To give you a taste:

Excerpt from Mostly Fine: How to Manage AI Without Burning Down the Company by Jozsef Szalma (2026) - ISBN 979-8252312774. All rights reserved.

From the section Crystallized Knowledge, pages 22 to 24. The elevator pitch: AI is trained mostly on conclusions; your business runs on tacit knowledge.

Organizational Intent

A more specific aspect of tacit knowledge is organizational intent.

What is the organization optimizing for?

When an AI agent needs to make a decision that might impact customer retention, how would it know if your business is interested in maximizing short-term cost savings or customer lifetime value?

How would it know if the strategy shifted from last quarter? Does the developer building or maintaining the AI agent know the answer to these questions?

This Gap Matters

If you dropped a fresh graduate into a corporate role without sufficient onboarding and exposure to institutional knowledge, and they had one shot to get it right, would they know how to do their job properly?

There is a growing body of evidence that this gap has practical consequences for LLMs specifically. Research on process supervision versus outcome supervision (rewarding each reasoning step versus rewarding only the final answer) has shown that training AI models with step-level reasoning feedback produces materially better results while solving math problems than training on final answers alone [17][18]. This has been replicated in code generation as well [19].

This evidence suggests that training data heavy on conclusions and light on deliberation measurably degrades LLM performance.

We can exhaust all high-quality text on the internet to train these AI models. The bulk of tacit knowledge still won’t be there, because it was never written down.

I am not claiming this is the sole root cause of every LLM failure. Architecture, alignment, and training procedures matter, and I discuss why in Chapter 8. What I am claiming is that the systematic absence of tacit and process knowledge from the training data is a significant and underappreciated contributor to the enterprise failure modes that managers encounter in practice. Specifically, the failure modes rooted in missing context, poor judgment in ambiguous situations, inability to handle exceptions, and misalignment with organizational intent.

No single study proves this hypothesis directly. Knowledge management and information science researchers have studied this problem for decades [13][20], but it has received surprisingly little attention in the AI discourse.

This is visible in day-to-day use. LLMs frequently need detailed prompting to do domain-specific work. In many cases, you are manually supplying the tacit knowledge the training data never contained.

The practical consequences will surface repeatedly in the chapters ahead. Formalizing tacit knowledge into prompts and specifications is a resource-intensive activity that needs to be budgeted for.

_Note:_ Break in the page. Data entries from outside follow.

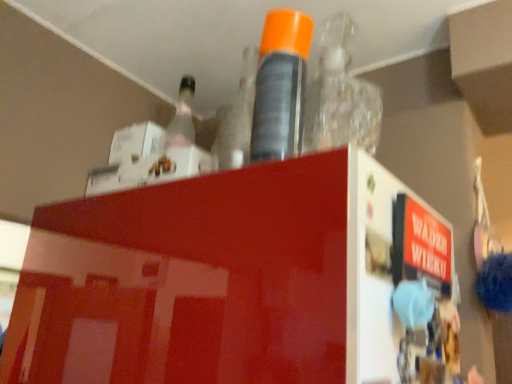
Question: From a real-world perspective, is transparent plastic bottle at upper center, which appears as the 3th bottle when viewed from the left, positioned over orange cap spray can at center, the second bottle positioned from the left, based on gravity?

Choices:
 (A) yes
 (B) no

Answer: (A)

Question: Is transparent plastic bottle at upper center, which appears as the 3th bottle when viewed from the left, positioned before orange cap spray can at center, which is the second bottle from right to left?

Choices:
 (A) yes
 (B) no

Answer: (B)

Question: From the image's perspective, would you say transparent plastic bottle at upper center, which appears as the 3th bottle when viewed from the left, is shown under orange cap spray can at center, which is the second bottle from right to left?

Choices:
 (A) yes
 (B) no

Answer: (A)

Question: From a real-world perspective, does transparent plastic bottle at upper center, which is the first bottle in right-to-left order, sit lower than orange cap spray can at center, the second bottle positioned from the left?

Choices:
 (A) no
 (B) yes

Answer: (A)

Question: Does transparent plastic bottle at upper center, which is the first bottle in right-to-left order, appear on the left side of orange cap spray can at center, the second bottle positioned from the left?

Choices:
 (A) yes
 (B) no

Answer: (B)

Question: Is transparent plastic bottle at upper center, which is the first bottle in right-to-left order, outside orange cap spray can at center, which is the second bottle from right to left?

Choices:
 (A) yes
 (B) no

Answer: (A)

The people who carry tacit knowledge are the reason you will still need experienced humans in the loop, and why hollowing out senior teams is a dangerous proposition. The process of building AI systems frequently forces organizations to extract and document knowledge that was previously invisible.

It has long been rumored that some frontier AI labs use domain experts to solve problems, document intermediate steps, and generate high-quality examples for training.

However, it is a safe bet that your company-specific tacit knowledge is not part of this exercise, and you have to deal with this gap yourself.

Claudius

Let’s revisit Anthropic’s snack shop experiment from earlier in this chapter.

In phase 2 of the experiment, Anthropic rediscovered bureaucracy from first principles. To quote them (emphasis mine): “Although some might chafe against procedures and checklists, they exist for a reason: providing a kind of institutional memory that helps employees avoid common screwups at work” [5].

That “institutional memory” gap identified by Anthropic directly maps to the procedural and tacit knowledge I discussed in this chapter. Those checklists might seem inconspicuous and trivial, but extracting and formalizing procedural and tacit knowledge into such artifacts must be a central consideration of any AI implementation project.